こんばんは。
続きでございます。
★なんの続き?★
⑬夢の後 ← イマココ!
友達は今夜も海へ向かいます。
明日の夜も海へ向かいます。
昨日の夜も海にいました。
夜の海へ行って何をするのでしょうか。
友達は何もしませんでした。
その辺の流木なんかに座って、ぼーっとしてました。
向こうの海から波が来て、近くに打ち寄せるんでしょうけれど、暗いので見えません。
音だけが聞こえます。
そこはただ暗くて、ざわざわした音が聞こえるばかりの場所でした。
こんな所に何があるんだろう。
こんな所に何があったんだろう。
夢を見ていたのかもしれない。
友達はそう思いました。
鳥が、きれいな鳥が、たまたまここまで飛んできて、少しの間ここにとまって、また飛び去ってしまった。
そんなイメージが思い浮かびました。
その姿を追いかけるよりも、飛び立つさまの美しさに見惚れる方を選んだ。
詩でも詠んでるつもりかと思いました。
残された海は、今も鳥の夢を見る。
……。
「うー。

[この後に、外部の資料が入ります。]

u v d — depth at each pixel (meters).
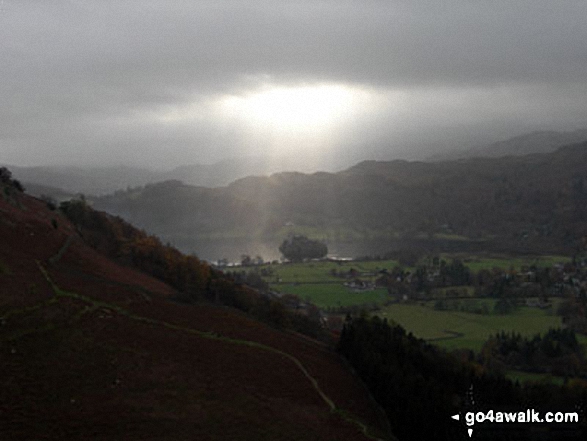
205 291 138.25
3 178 148.12
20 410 58.22
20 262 95.00
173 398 68.75
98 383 67.50
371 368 96.00
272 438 65.25
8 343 70.19
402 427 79.12
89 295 93.62
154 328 90.00
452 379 104.50
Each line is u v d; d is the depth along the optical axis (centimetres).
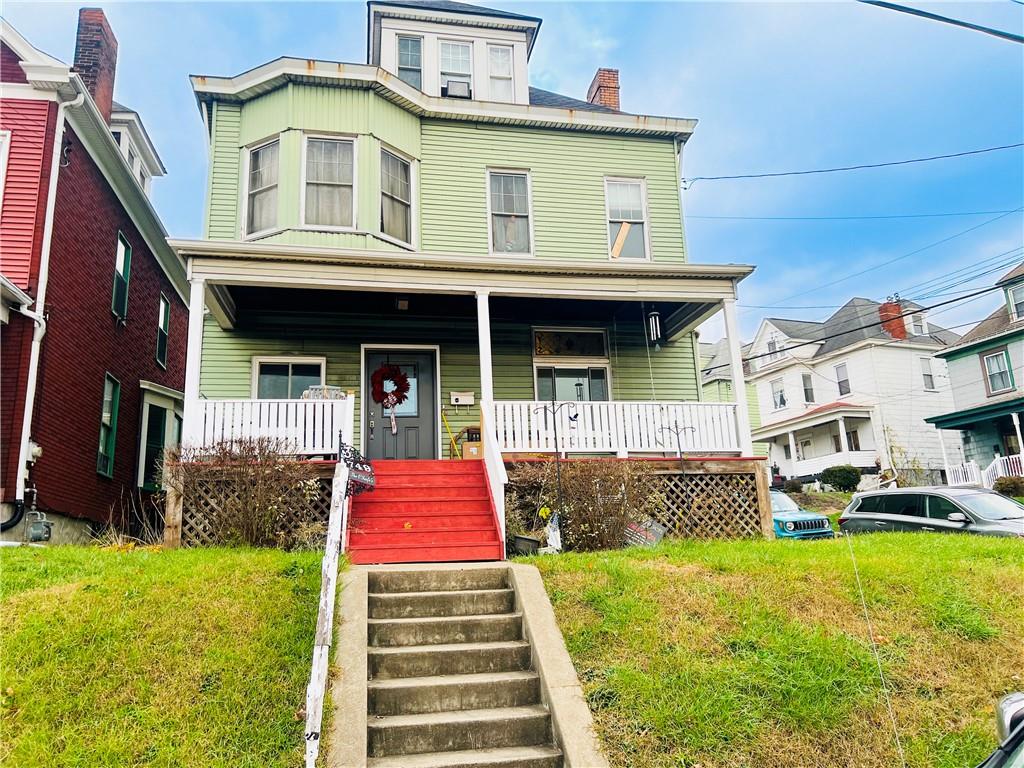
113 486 1359
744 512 1059
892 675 532
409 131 1320
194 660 491
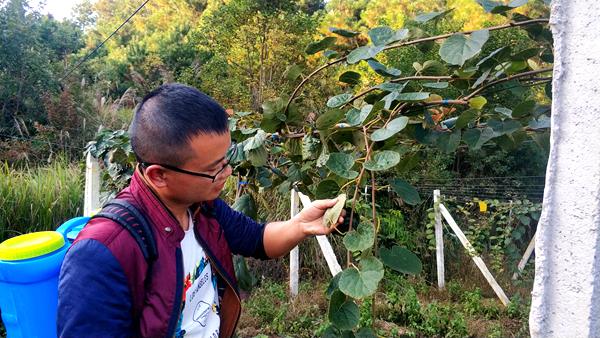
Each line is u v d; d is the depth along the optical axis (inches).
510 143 58.7
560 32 29.7
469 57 46.1
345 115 52.3
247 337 142.6
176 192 38.3
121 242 35.9
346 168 46.8
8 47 302.7
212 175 37.7
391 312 158.6
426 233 210.5
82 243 35.6
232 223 50.3
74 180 175.0
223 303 48.1
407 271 44.5
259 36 280.7
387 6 463.8
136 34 778.8
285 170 80.4
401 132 57.8
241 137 72.0
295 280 169.0
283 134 68.9
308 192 71.9
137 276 36.6
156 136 35.7
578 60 29.0
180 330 40.2
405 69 212.4
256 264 187.3
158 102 36.3
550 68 53.0
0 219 155.6
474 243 186.7
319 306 164.7
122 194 39.6
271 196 189.3
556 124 30.0
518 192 222.7
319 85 261.3
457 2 309.6
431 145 60.7
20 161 253.3
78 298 34.3
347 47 62.8
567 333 30.1
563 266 30.2
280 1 282.0
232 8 279.6
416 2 413.7
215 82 289.3
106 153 103.3
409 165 60.9
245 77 289.9
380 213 211.2
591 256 28.7
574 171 29.4
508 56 53.3
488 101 65.1
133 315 37.2
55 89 317.4
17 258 43.1
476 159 234.7
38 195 163.3
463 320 152.3
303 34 285.3
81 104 300.0
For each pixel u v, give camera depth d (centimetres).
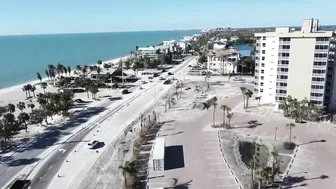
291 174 6625
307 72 10475
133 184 6325
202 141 8638
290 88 10875
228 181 6391
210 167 7038
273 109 11538
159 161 6919
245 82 17050
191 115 11156
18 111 12581
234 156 7631
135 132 9462
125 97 14275
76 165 7312
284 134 9050
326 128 9438
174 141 8656
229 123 9881
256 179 6106
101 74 18300
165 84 17088
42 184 6456
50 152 8106
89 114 11600
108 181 6519
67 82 17888
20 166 7319
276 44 11475
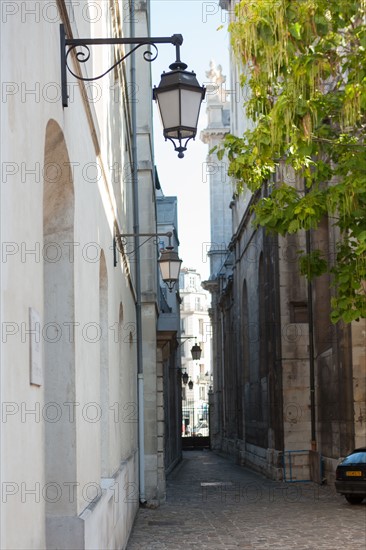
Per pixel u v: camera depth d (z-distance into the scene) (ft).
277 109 59.11
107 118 62.28
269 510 97.19
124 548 63.77
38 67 27.48
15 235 23.12
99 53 56.59
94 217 45.44
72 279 35.58
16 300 23.18
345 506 100.32
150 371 108.68
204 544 69.26
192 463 239.71
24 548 24.22
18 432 23.31
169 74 40.60
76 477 34.81
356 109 60.75
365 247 61.31
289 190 67.87
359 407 121.29
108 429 54.65
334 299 68.85
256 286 189.78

いかんいかん」
友達は頭を振って立ち上がりました。
「引きずり過ぎだ。俺」
こうして待っていれば、いつかまた彼女が不意に現れるんじゃないか。
「つーくん久しぶりー」と気楽な調子で、自分の肩を軽く叩いてくるんじゃないか。
そんな不用意な妄想の後にやって来るのは、いつもどうしようもない無力感でした。
――ずっと続けてほしい。続ければ、これからも上手くなってくから。
あの夜の言葉がリフレインします。
明日は歌おう。1人でも。
そう心に決めました。何度目の決心かは知りませんが。
「あら。フナホちゃんの連絡先とか知らんの」
おろちの問いかけに、
「フナホちゃんて誰」
と友達が答えます。
「お? フナホちゃんじゃなかったっけ? 電話なりLINEなりすりゃええやん。さみしいんなら」
「マユだよ。マユ。フナホちゃんてどっから出たの。知ってるけど。……。迷惑だろ。忙しいだろうし」
おろちはジト目で友達を眺めます。
「お前アホやろ」
「えええ。なんでよ」
友達は我々に助けを求めますが、みんなジト目で友達を見ています。
「実家いけよ実家。親御さんに勤め先の住所聞けよ」
「古風に手紙なんていいんじゃないかしら」
「遠距離とか童貞にはハードル高いだろうけど、試しにやってみたら?」
友達はうなだれて、
「キミたちに相談したのが間違いだった」
「無理しろよツムツム。今無理するんだよ。恋愛なんざ多少強引にいかなけりゃそのままフェードアウトぞ。好きなんだろ。好きなら好きな相手のためにお前が無理するんだよ。今更自分の気持なんか大事にしてんじゃねーよ。んなもん単なるオナニーだぞ。ほっといたら終わる。動いたら終わるか続くかの五分。賭けにしちゃよっぽどフェアだろ」
そう言ったのはふしのの親友、エスタークでした。
「エスターク、……。ごめん。ムズい」
エスタークの激励は多少響いたようですが、友達はなおもウジウジしているのでした。
友達は今夜も夜の海にいます。
ギターを持ってきてはいましたが、ケースから出すでもなく背中に背負ったままです。
スマホを開いて、マユと表示された連絡先を見つめています。
友達はマユの本名すら知りませんでした。
連絡したい。
こわい。
声を聞きたい。
こわい。
会いたい。
こわい。
なにか文字を打とうとすると手汗がすごくてうまくいきません。
電話をかけようとすると指が震えてうまくいきません。
だって迷惑だろ。
自分みたいな暇人が、マユの時間に入り込んじゃいけない。
マユが落ち着いて、連絡してきてくれるのを待てばいい。
仮に連絡したとして、向こうが忙しくてそっけない返事とかされたら心が折れる。
こわい。
友達はスマホを閉じて、ポケットにしまいました。
そうして深い溜め息をつきました。
自分は今、安心してる。
なぜ?
マユに連絡するのをやめたから。
なぜ?
こわいから。
なぜ?
なぜこわい?
さっきから言ってるじゃん。
迷惑かけたらいけないから。
自分なんかのために、マユに迷惑かけらんないだろ。
今は夢の後で、自分はこうしてきれいな夢を思い出しては浸っていればいい。
変なことしてきれいなものを汚したり、傷つけたりしちゃいけない。
マユに迷惑はかけられない。
迷惑。迷惑。……。
そうして友達の考えは変なベクトルを向いていきます。
迷惑と思われなくなればいいんだ。
そういうものになればいい。
その着想を得たとき、にわかに視界が広がって、景色の解像度が一気に増したように思えたそうです。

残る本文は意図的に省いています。